= WORK INSTRUCTION 1 =
In the stroke and aneurysm review update, reproduce the passage from "One new study" up to and including "data from Canada." word for word.
= WORK INSTRUCTION 2 =
Condense the paragraph of the stroke and aneurysm review update that begins "We searched for publications in Medline" into a short bulleted list that keeps its main facts.

Patient volume and quality of care for the treatment of stroke or intracranial aneurysm
Report
|Updated
Update of our previous systematic review on patient volume and quality of care to assess new publications on the treatment of stroke or intracranial aneurysm.
Key message
The hospital provider for south east region in Norway asked NOKC to update our previous systematic review on patient volume and quality of care to assess new publications on the treatment of stroke or intracranial aneurysm. This work was undertaken as a rapid review.
We searched for publications in Medline for the period January 2006 to August 2008 that extends our previous search to cover the period back to 1990. We included studies that assessed hospital or surgeon volume and outcomes for patients treated for stroke or intracranial aneurysm.
One new study for the treatment of stroke was included, that together with the previously assessed studies adds to six publications. Three publications were from a German quality register, two studies analyzed administrative data from the U.S. and one study administrative data from Canada.

= MATERIAL SHOWN =
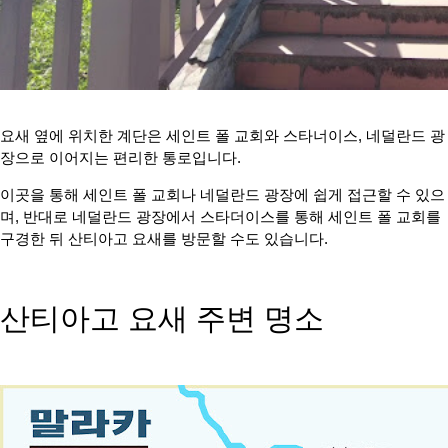
요새 옆에 위치한 계단은 세인트 폴 교회와 스타너이스, 네덜란드 광
장으로 이어지는 편리한 통로입니다.
이곳을 통해 세인트 폴 교회나 네덜란드 광장에 쉽게 접근할 수 있으
며, 반대로 네덜란드 광장에서 스타더이스를 통해 세인트 폴 교회를
구경한 뒤 산티아고 요새를 방문할 수도 있습니다.
산티아고 요새 주변 명소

= OUTPUT 1 =
One new study for the treatment of stroke was included, that together with the previously assessed studies adds to six publications. Three publications were from a German quality register, two studies analyzed administrative data from the U.S. and one study administrative data from Canada.

= OUTPUT 2 =
- Database searched: Medline
- Period covered: January 2006 to August 2008, extending the earlier search so that coverage reaches back to 1990
- Studies included: those assessing hospital or surgeon volume and outcomes for patients treated for stroke or intracranial aneurysm